One of the tragedies of the war in the eastern DRC is the huge number of women who have been raped.
Playwright Eve Ensler is the founder of V-Day – a global movement to end violence against women and girls that has raised nearly $70 million dollars. She has made several visits to Panzi Hospital in the DRC's South Kivu Province, where many rape victims are brought. From Toronto, Canada, she spoke to VOA English to Africa Service reporter Joe De Capua about her impressions when she paid her first visit to the hospital.
"Because of V-day…I've spent the last 10 years traveling to probably 60 and I've spent a lot of time in what I call the rape mines of the world. You know, in Bosnia, in Afghanistan and Haiti and Kosovo. But I have to tell you nothing quite prepared me for the level of violence and atrocities that I heard and witnessed in the Democratic Republic of Congo," she says.
She says that the war has been allowed to continue with impunity, describing the government as non-functional and UN peacekeepers as ineffective. "Because it's gone on for so long, it's become ordinary. It's become something that's now a part of everyday life. As an activist said there, rape has become a country sport," she says.
Ensler says estimates put the number of women raped in the eastern DRC in the last 10 years at up to 400,000. "But the kind of violence that's going on – the gang rapings, the militias that are released knowing that they have AIDS and released on communities knowing they have STDs… Girls as young as four months, six months old, tons of eight year old girls, teenagers, woman as old as 80…being raped with knives, being raped by guns," she says.

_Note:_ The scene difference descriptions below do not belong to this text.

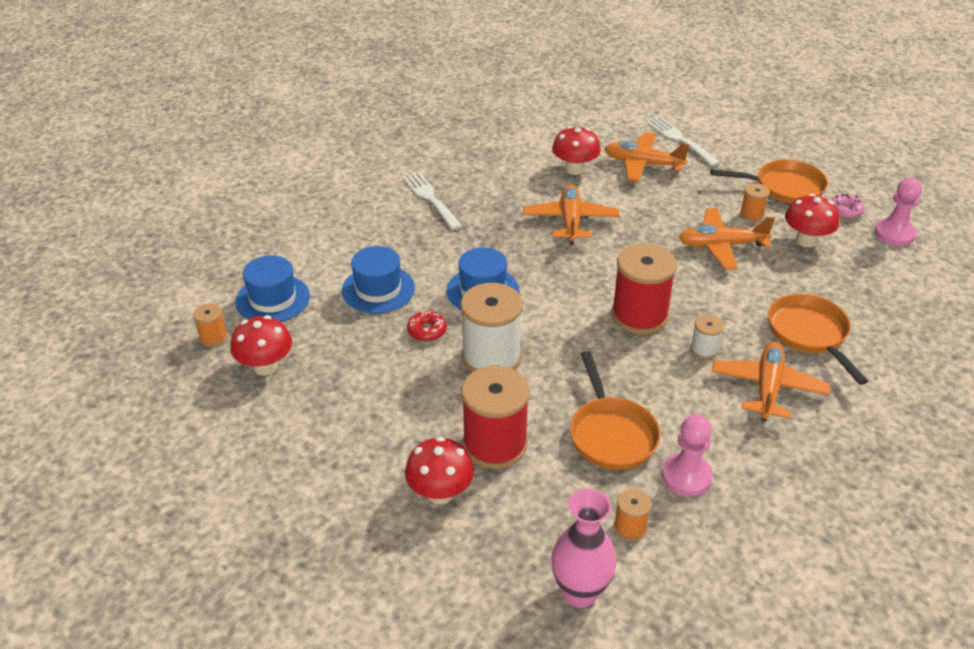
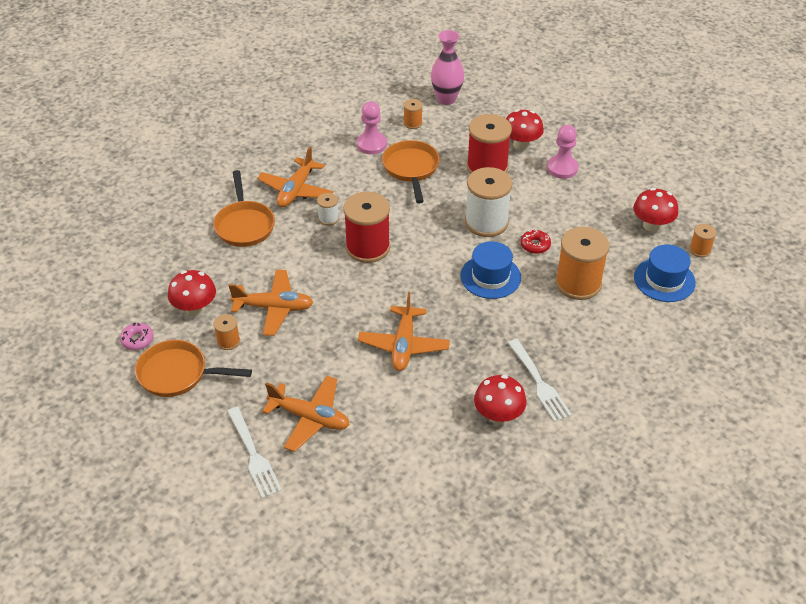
camera: 175 degrees left, 5 degrees up
blue hat [342,246,415,314] -> orange spool [555,227,609,300]
red mushroom [552,126,601,175] -> red mushroom moved to [474,375,526,425]
pink pawn [875,178,922,246] -> pink pawn moved to [547,125,579,179]

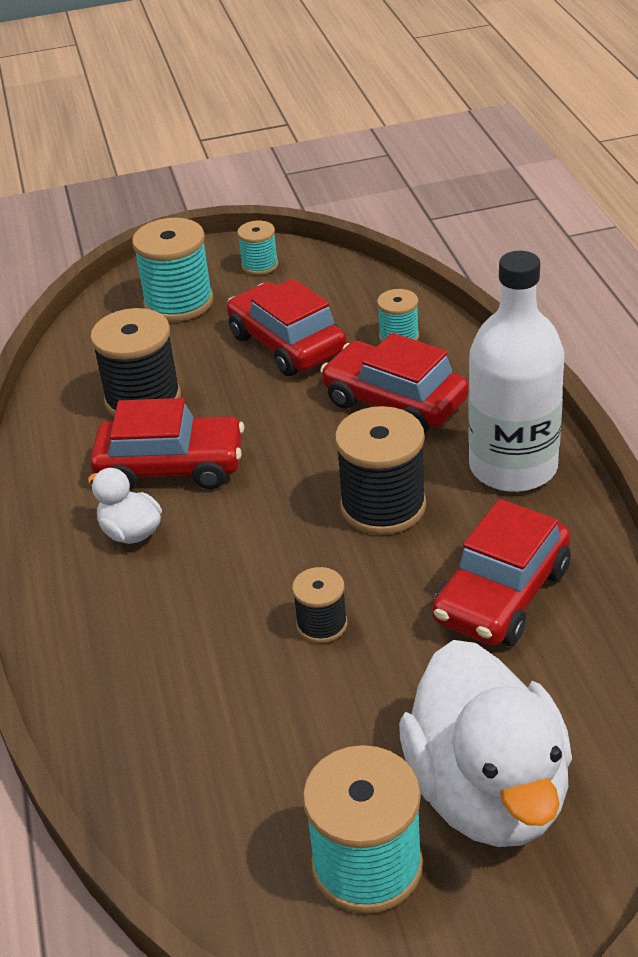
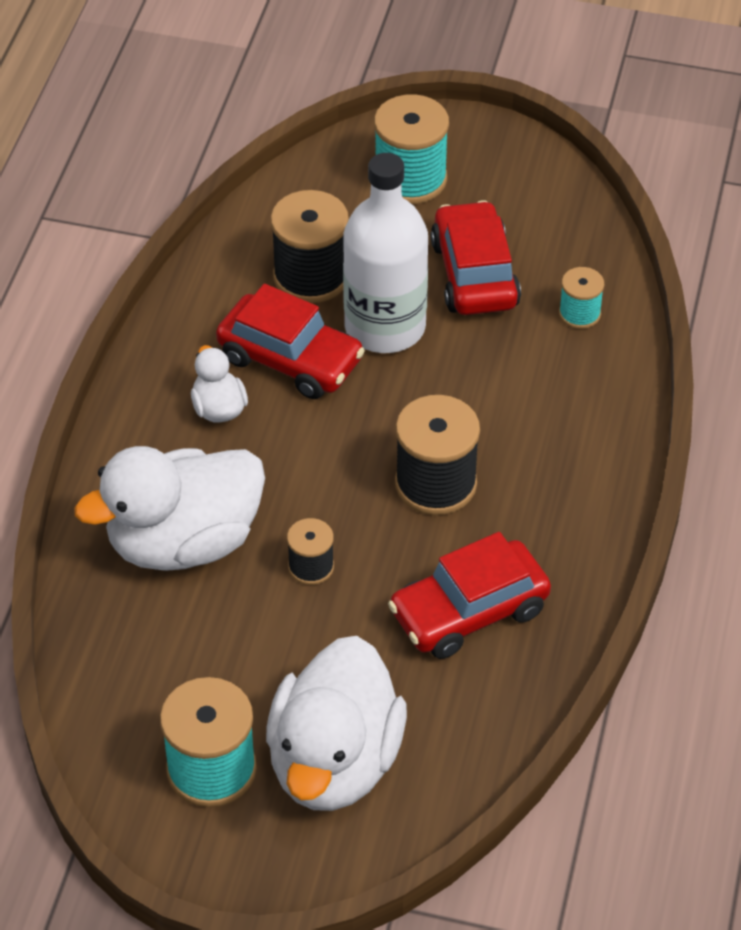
camera: 25 degrees right, 10 degrees up
turquoise spool [237,221,278,275] -> none
red car [320,333,469,433] -> none
white bottle [468,251,565,492] -> white bottle moved to [343,153,428,353]
none -> white duck [74,446,265,571]

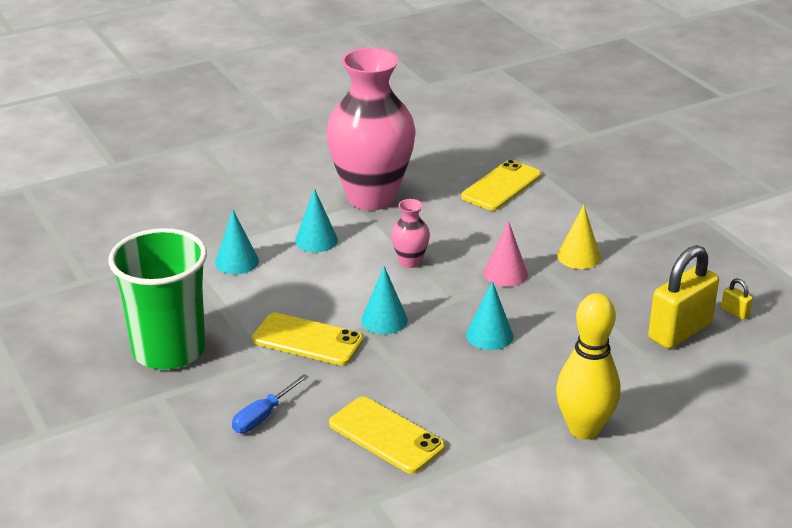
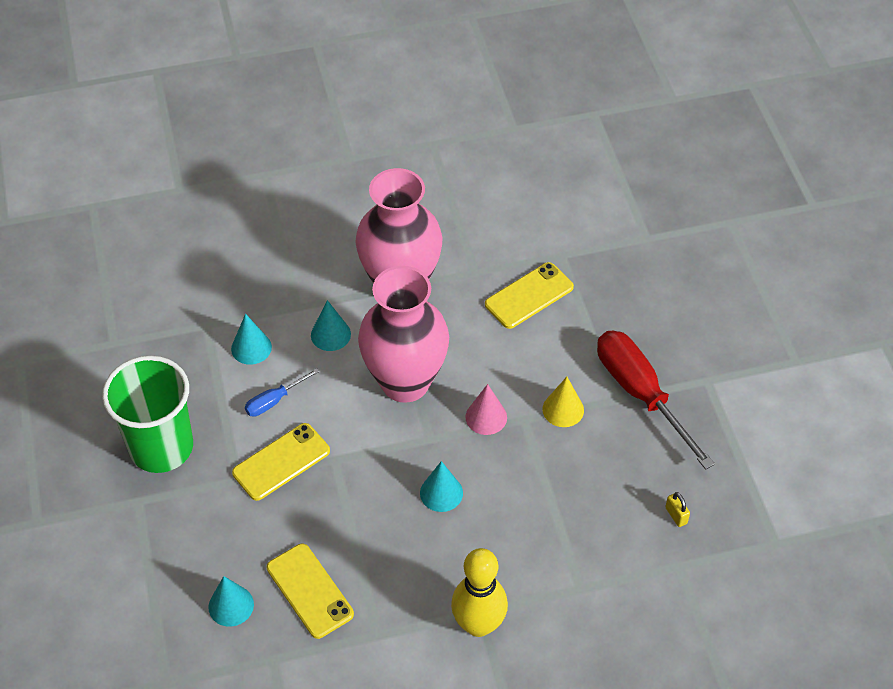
camera: 15 degrees right, 20 degrees up
blue screwdriver [232,374,309,433] -> blue screwdriver moved to [245,368,319,417]
yellow phone [252,313,363,365] -> yellow phone turned 75 degrees counterclockwise [232,423,330,501]
turquoise cone [361,266,408,334] -> turquoise cone moved to [208,576,254,627]
pink vase [391,199,430,268] -> pink vase [358,266,449,403], size x2.43
yellow padlock [648,245,719,349] -> none
none -> red screwdriver [597,330,715,470]

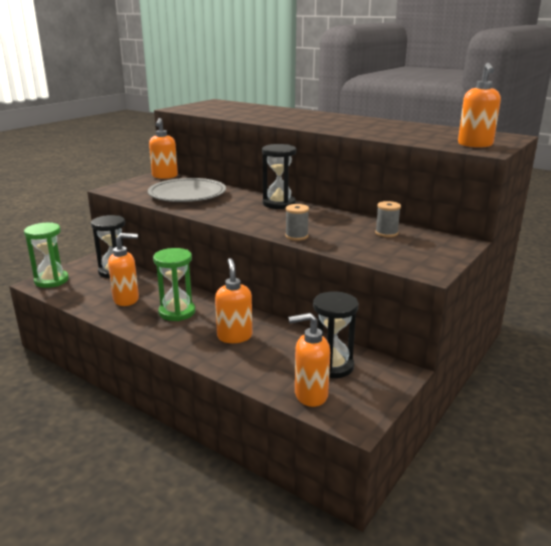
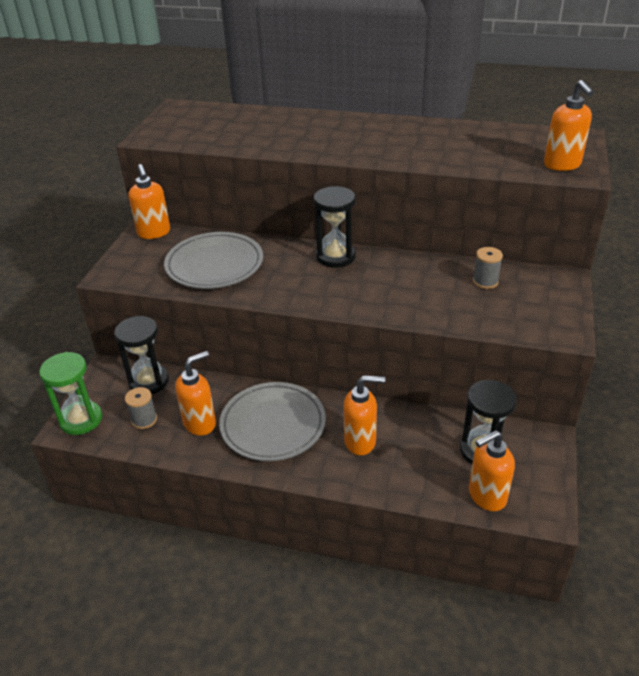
camera: 20 degrees left, 15 degrees up
green hourglass [153,248,195,321] -> grey plate [219,382,326,461]
orange soap dispenser [215,258,252,343] -> orange soap dispenser turned 120 degrees clockwise [344,375,385,455]
grey spool [285,204,309,241] -> grey spool moved to [125,387,157,429]

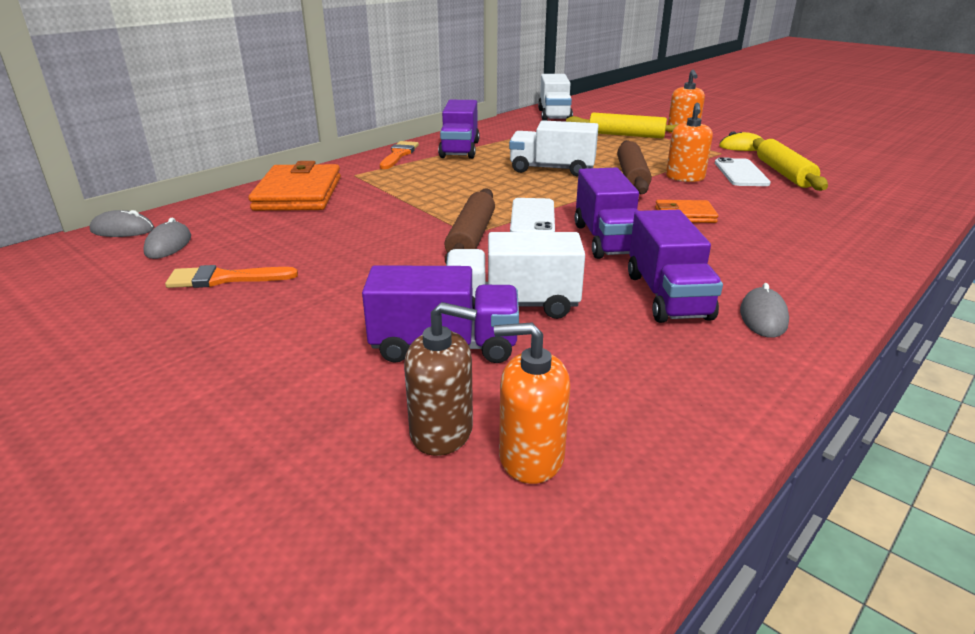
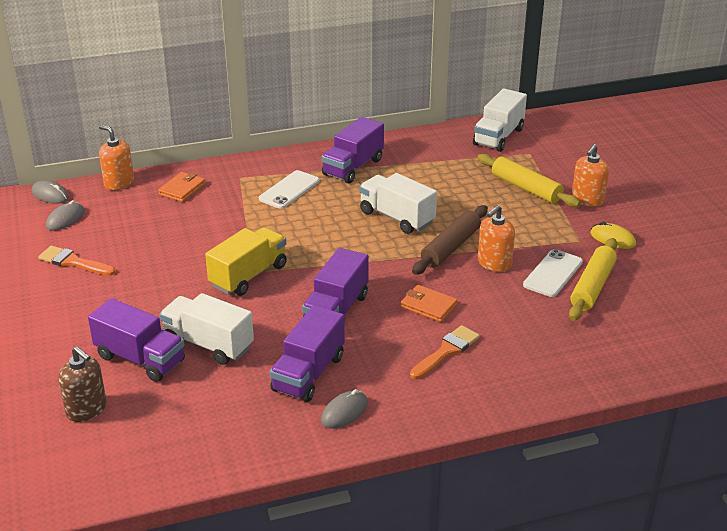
camera: 30 degrees right, 5 degrees up
orange wallet [248,161,341,211] -> orange wallet [158,172,206,202], size x0.53
orange brush [380,141,419,169] -> orange brush moved to [410,325,480,379]
brown rolling pin [444,188,495,263] -> yellow truck [205,227,287,296]
orange soap dispenser [494,322,570,484] -> orange soap dispenser moved to [99,125,134,190]
white phone [510,198,555,232] -> white phone moved to [259,170,320,209]

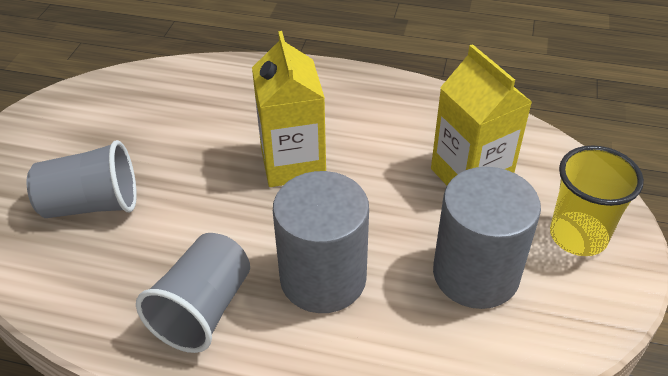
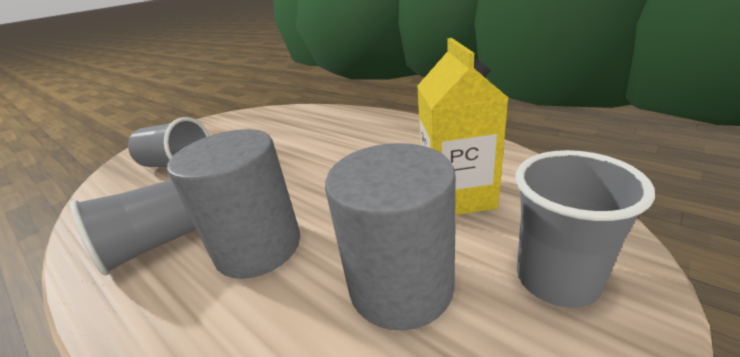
camera: 30 degrees right, 15 degrees down
yellow carton [252,31,326,187] -> none
yellow cup [550,145,644,256] -> grey cup [515,150,655,308]

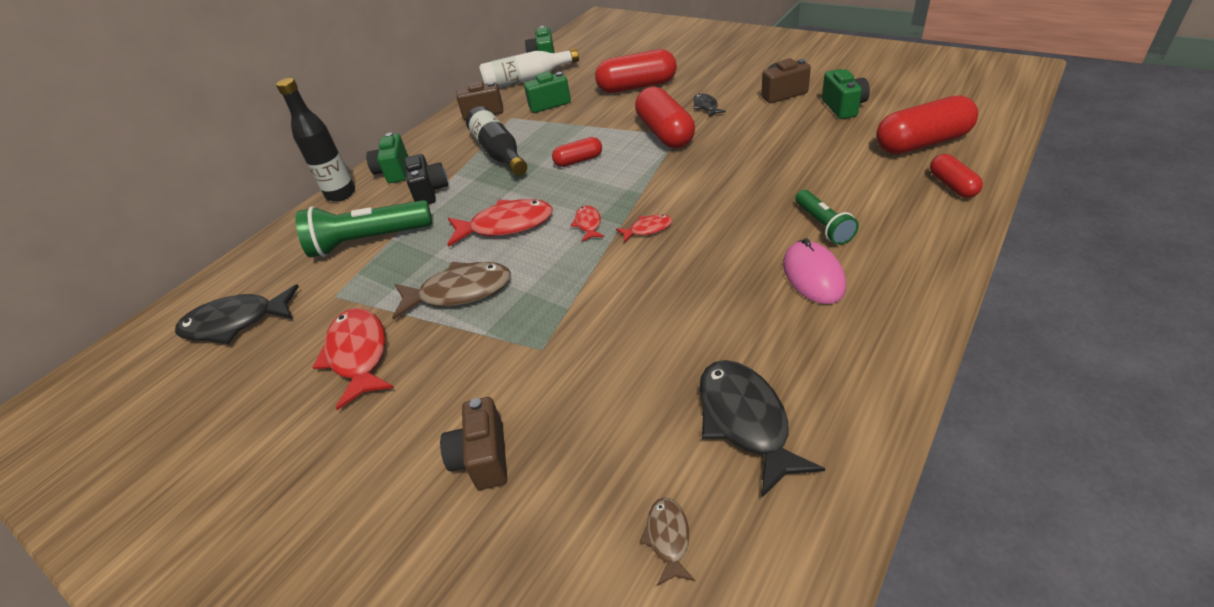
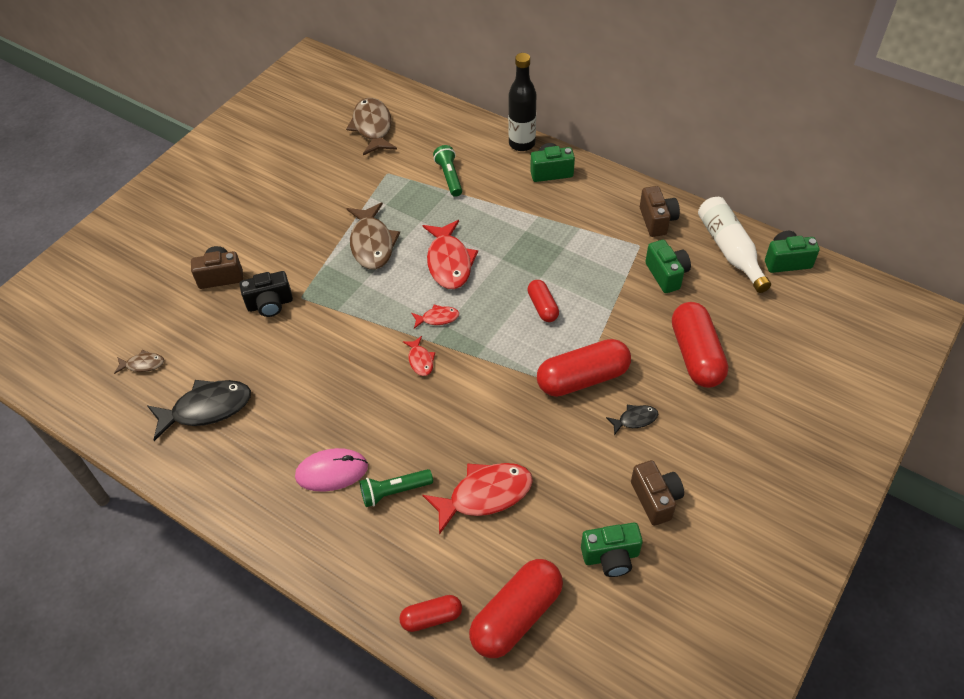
camera: 85 degrees right, 10 degrees up
black fish [175,284,299,344] -> brown fish [346,98,397,155]
green flashlight [295,200,432,257] -> green flashlight [433,145,462,197], size x0.57
red fish [312,308,394,410] -> red fish moved to [423,463,533,535]
black camera [404,154,448,204] -> black camera moved to [239,271,293,317]
black bottle [466,106,527,176] -> none
red capsule [876,95,978,154] -> red capsule turned 60 degrees clockwise [469,559,563,658]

Many of the woman who've been raped have fistula – holes in internal organs, such as the bladder. "I've been back (to Panzi) three times and each time…there's another two to three hundred women there, brand new women, who have been raped. And to see women who have been made incontinent, who are peeing and pooping on themselves because of the kind of punctures they have inside their bodies, to see women lined up for operations as a result of sexual violation, it felt like being on the other side of humanity," she says.
Ensler uses the term femicide to describe widespread violence against women and girls.
Asked what could be done, Ensler says, "We have started a huge campaign called Stop Raping Our Greatest resource – Power to the Women and Girls of the DRC. And we're doing it in partnership with UNICEF and 17 (other) UN agencies, as well as many groups on the ground. We're doing forums all over the eastern Congo where women are speaking out and breaking the silence."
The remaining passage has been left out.